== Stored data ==

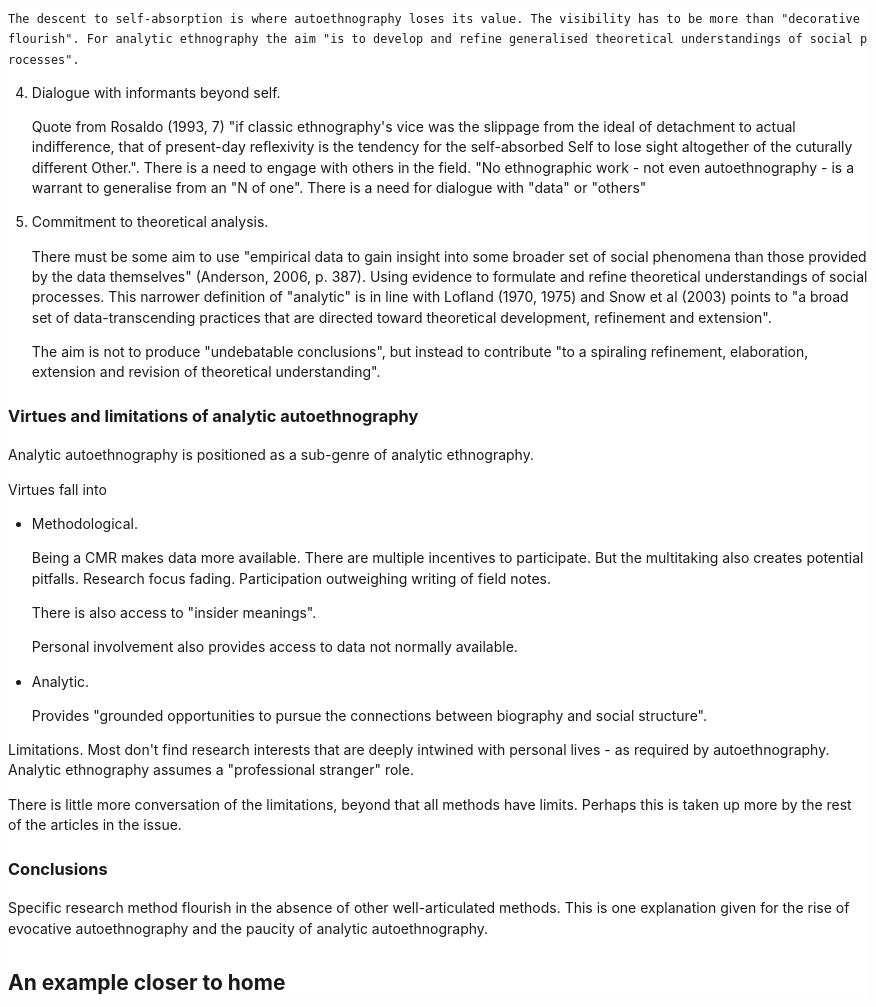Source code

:     The descent to self-absorption is where autoethnography loses its value. The visibility has to be more than "decorative flourish". For analytic ethnography the aim "is to develop and refine generalised theoretical understandings of social processes".
    
4. Dialogue with informants beyond self.
    
    Quote from Rosaldo (1993, 7) "if classic ethnography's vice was the slippage from the ideal of detachment to actual indifference, that of present-day reflexivity is the tendency for the self-absorbed Self to lose sight altogether of the cuturally different Other.". There is a need to engage with others in the field. "No ethnographic work - not even autoethnography - is a warrant to generalise from an "N of one". There is a need for dialogue with "data" or "others"
    
5. Commitment to theoretical analysis.
    
    There must be some aim to use "empirical data to gain insight into some broader set of social phenomena than those provided by the data themselves" (Anderson, 2006, p. 387). Using evidence to formulate and refine theoretical understandings of social processes. This narrower definition of "analytic" is in line with Lofland (1970, 1975) and Snow et al (2003) points to "a broad set of data-transcending practices that are directed toward theoretical development, refinement and extension".
    
    The aim is not to produce "undebatable conclusions", but instead to contribute "to a spiraling refinement, elaboration, extension and revision of theoretical understanding".
    

### Virtues and limitations of analytic autoethnography

Analytic autoethnography is positioned as a sub-genre of analytic ethnography.

Virtues fall into

- Methodological.
    
    Being a CMR makes data more available. There are multiple incentives to participate. But the multitaking also creates potential pitfalls. Research focus fading. Participation outweighing writing of field notes.
    
    There is also access to "insider meanings".
    
    Personal involvement also provides access to data not normally available.
    
- Analytic.
    
    Provides "grounded opportunities to pursue the connections between biography and social structure".
    

Limitations. Most don't find research interests that are deeply intwined with personal lives - as required by autoethnography. Analytic ethnography assumes a "professional stranger" role.

There is little more conversation of the limitations, beyond that all methods have limits. Perhaps this is taken up more by the rest of the articles in the issue.

### Conclusions

Specific research method flourish in the absence of other well-articulated methods. This is one explanation given for the rise of evocative autoethnography and the paucity of analytic autoethnography.

## An example closer to home
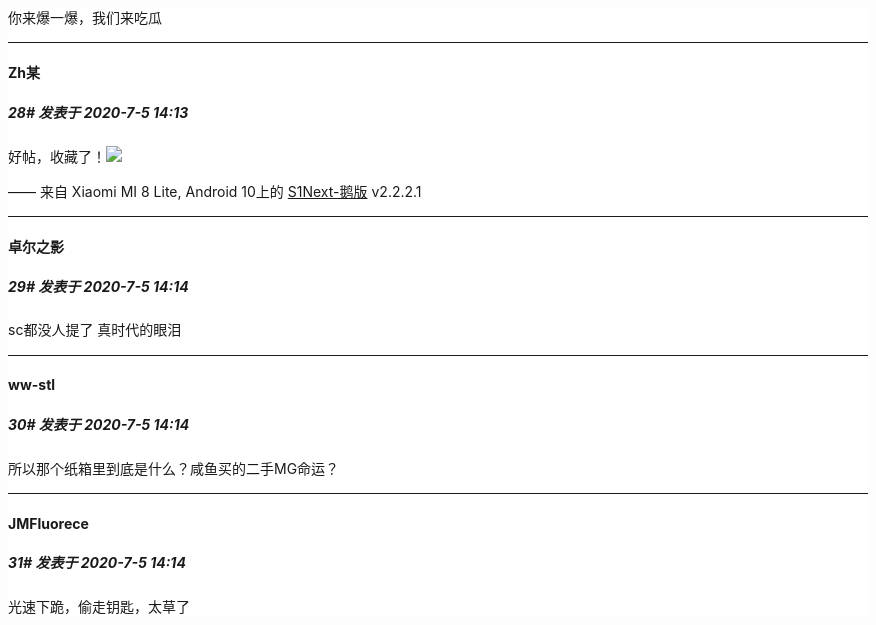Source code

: 
你来爆一爆，我们来吃瓜







-----

####  Zh某  
##### 28#       发表于 2020-7-5 14:13




好帖，收藏了！<img src="https://static.saraba1st.com/image/smiley/face2017/037.png" referrerpolicy="no-referrer">

—— 来自 Xiaomi MI 8 Lite, Android 10上的 [S1Next-鹅版](https://github.com/ykrank/S1-Next/releases) v2.2.2.1







-----

####  卓尔之影  
##### 29#       发表于 2020-7-5 14:14




sc都没人提了 真时代的眼泪







-----

####  ww-stl  
##### 30#       发表于 2020-7-5 14:14




所以那个纸箱里到底是什么？咸鱼买的二手MG命运？







-----

####  JMFluorece  
##### 31#       发表于 2020-7-5 14:14




光速下跪，偷走钥匙，太草了
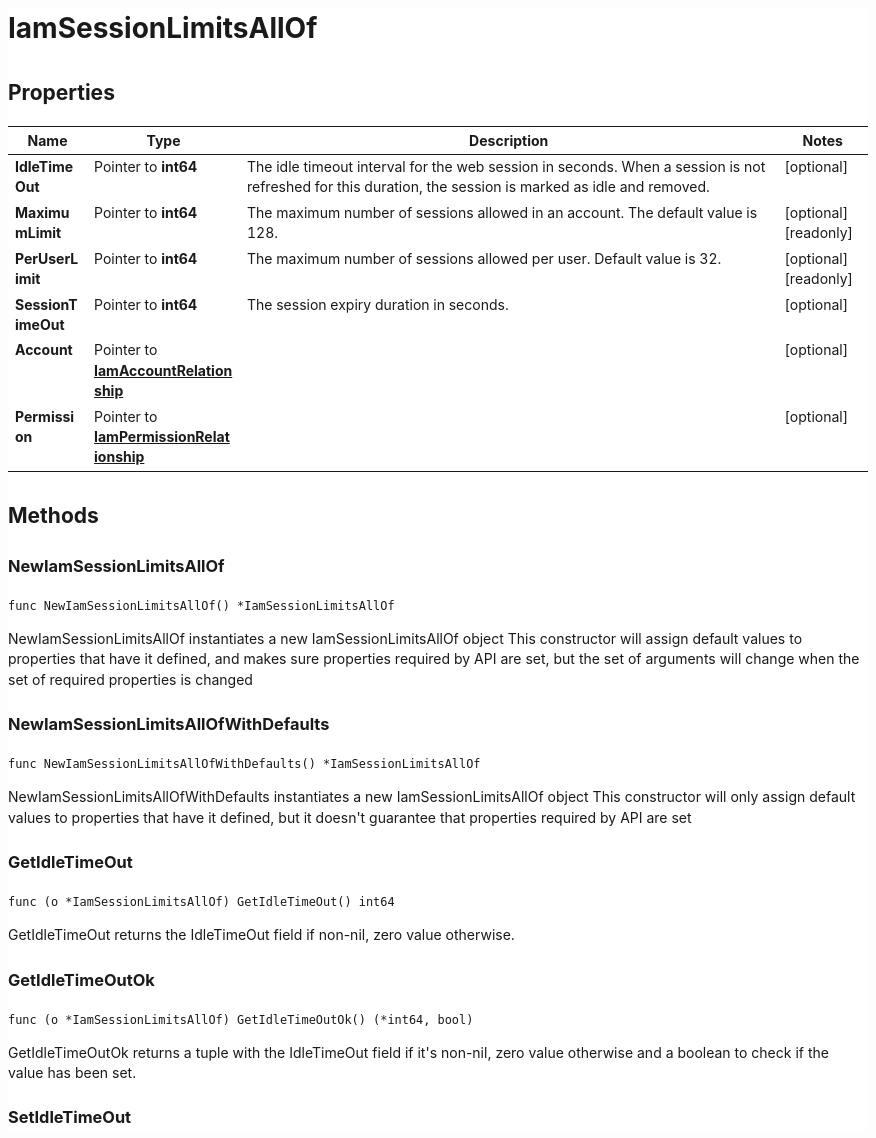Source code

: # IamSessionLimitsAllOf

## Properties

Name | Type | Description | Notes
------------ | ------------- | ------------- | -------------
**IdleTimeOut** | Pointer to **int64** | The idle timeout interval for the web session in seconds. When a session is not refreshed for this duration, the session is marked as idle and removed. | [optional] 
**MaximumLimit** | Pointer to **int64** | The maximum number of sessions allowed in an account. The default value is 128. | [optional] [readonly] 
**PerUserLimit** | Pointer to **int64** | The maximum number of sessions allowed per user. Default value is 32. | [optional] [readonly] 
**SessionTimeOut** | Pointer to **int64** | The session expiry duration in seconds. | [optional] 
**Account** | Pointer to [**IamAccountRelationship**](iam.Account.Relationship.md) |  | [optional] 
**Permission** | Pointer to [**IamPermissionRelationship**](iam.Permission.Relationship.md) |  | [optional] 

## Methods

### NewIamSessionLimitsAllOf

`func NewIamSessionLimitsAllOf() *IamSessionLimitsAllOf`

NewIamSessionLimitsAllOf instantiates a new IamSessionLimitsAllOf object
This constructor will assign default values to properties that have it defined,
and makes sure properties required by API are set, but the set of arguments
will change when the set of required properties is changed

### NewIamSessionLimitsAllOfWithDefaults

`func NewIamSessionLimitsAllOfWithDefaults() *IamSessionLimitsAllOf`

NewIamSessionLimitsAllOfWithDefaults instantiates a new IamSessionLimitsAllOf object
This constructor will only assign default values to properties that have it defined,
but it doesn't guarantee that properties required by API are set

### GetIdleTimeOut

`func (o *IamSessionLimitsAllOf) GetIdleTimeOut() int64`

GetIdleTimeOut returns the IdleTimeOut field if non-nil, zero value otherwise.

### GetIdleTimeOutOk

`func (o *IamSessionLimitsAllOf) GetIdleTimeOutOk() (*int64, bool)`

GetIdleTimeOutOk returns a tuple with the IdleTimeOut field if it's non-nil, zero value otherwise
and a boolean to check if the value has been set.

### SetIdleTimeOut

== Brief ==
Rewrite all of the material with "professional stranger" swapped for "detached outsider" and nothing else changed. Omit the pictures from your version.

== Solution to this problem ==
Source code

:     The descent to self-absorption is where autoethnography loses its value. The visibility has to be more than "decorative flourish". For analytic ethnography the aim "is to develop and refine generalised theoretical understandings of social processes".
    
4. Dialogue with informants beyond self.
    
    Quote from Rosaldo (1993, 7) "if classic ethnography's vice was the slippage from the ideal of detachment to actual indifference, that of present-day reflexivity is the tendency for the self-absorbed Self to lose sight altogether of the cuturally different Other.". There is a need to engage with others in the field. "No ethnographic work - not even autoethnography - is a warrant to generalise from an "N of one". There is a need for dialogue with "data" or "others"
    
5. Commitment to theoretical analysis.
    
    There must be some aim to use "empirical data to gain insight into some broader set of social phenomena than those provided by the data themselves" (Anderson, 2006, p. 387). Using evidence to formulate and refine theoretical understandings of social processes. This narrower definition of "analytic" is in line with Lofland (1970, 1975) and Snow et al (2003) points to "a broad set of data-transcending practices that are directed toward theoretical development, refinement and extension".
    
    The aim is not to produce "undebatable conclusions", but instead to contribute "to a spiraling refinement, elaboration, extension and revision of theoretical understanding".
    

### Virtues and limitations of analytic autoethnography

Analytic autoethnography is positioned as a sub-genre of analytic ethnography.

Virtues fall into

- Methodological.
    
    Being a CMR makes data more available. There are multiple incentives to participate. But the multitaking also creates potential pitfalls. Research focus fading. Participation outweighing writing of field notes.
    
    There is also access to "insider meanings".
    
    Personal involvement also provides access to data not normally available.
    
- Analytic.
    
    Provides "grounded opportunities to pursue the connections between biography and social structure".
    

Limitations. Most don't find research interests that are deeply intwined with personal lives - as required by autoethnography. Analytic ethnography assumes a "detached outsider" role.

There is little more conversation of the limitations, beyond that all methods have limits. Perhaps this is taken up more by the rest of the articles in the issue.

### Conclusions

Specific research method flourish in the absence of other well-articulated methods. This is one explanation given for the rise of evocative autoethnography and the paucity of analytic autoethnography.

## An example closer to home
Source code

: 
你来爆一爆，我们来吃瓜







-----

####  Zh某  
##### 28#       发表于 2020-7-5 14:13




好帖，收藏了！<img src="https://static.saraba1st.com/image/smiley/face2017/037.png" referrerpolicy="no-referrer">

—— 来自 Xiaomi MI 8 Lite, Android 10上的 [S1Next-鹅版](https://github.com/ykrank/S1-Next/releases) v2.2.2.1







-----

####  卓尔之影  
##### 29#       发表于 2020-7-5 14:14




sc都没人提了 真时代的眼泪







-----

####  ww-stl  
##### 30#       发表于 2020-7-5 14:14




所以那个纸箱里到底是什么？咸鱼买的二手MG命运？







-----

####  JMFluorece  
##### 31#       发表于 2020-7-5 14:14




光速下跪，偷走钥匙，太草了
Source code

: # IamSessionLimitsAllOf

## Properties

Name | Type | Description | Notes
------------ | ------------- | ------------- | -------------
**IdleTimeOut** | Pointer to **int64** | The idle timeout interval for the web session in seconds. When a session is not refreshed for this duration, the session is marked as idle and removed. | [optional] 
**MaximumLimit** | Pointer to **int64** | The maximum number of sessions allowed in an account. The default value is 128. | [optional] [readonly] 
**PerUserLimit** | Pointer to **int64** | The maximum number of sessions allowed per user. Default value is 32. | [optional] [readonly] 
**SessionTimeOut** | Pointer to **int64** | The session expiry duration in seconds. | [optional] 
**Account** | Pointer to [**IamAccountRelationship**](iam.Account.Relationship.md) |  | [optional] 
**Permission** | Pointer to [**IamPermissionRelationship**](iam.Permission.Relationship.md) |  | [optional] 

## Methods

### NewIamSessionLimitsAllOf

`func NewIamSessionLimitsAllOf() *IamSessionLimitsAllOf`

NewIamSessionLimitsAllOf instantiates a new IamSessionLimitsAllOf object
This constructor will assign default values to properties that have it defined,
and makes sure properties required by API are set, but the set of arguments
will change when the set of required properties is changed

### NewIamSessionLimitsAllOfWithDefaults

`func NewIamSessionLimitsAllOfWithDefaults() *IamSessionLimitsAllOf`

NewIamSessionLimitsAllOfWithDefaults instantiates a new IamSessionLimitsAllOf object
This constructor will only assign default values to properties that have it defined,
but it doesn't guarantee that properties required by API are set

### GetIdleTimeOut

`func (o *IamSessionLimitsAllOf) GetIdleTimeOut() int64`

GetIdleTimeOut returns the IdleTimeOut field if non-nil, zero value otherwise.

### GetIdleTimeOutOk

`func (o *IamSessionLimitsAllOf) GetIdleTimeOutOk() (*int64, bool)`

GetIdleTimeOutOk returns a tuple with the IdleTimeOut field if it's non-nil, zero value otherwise
and a boolean to check if the value has been set.

### SetIdleTimeOut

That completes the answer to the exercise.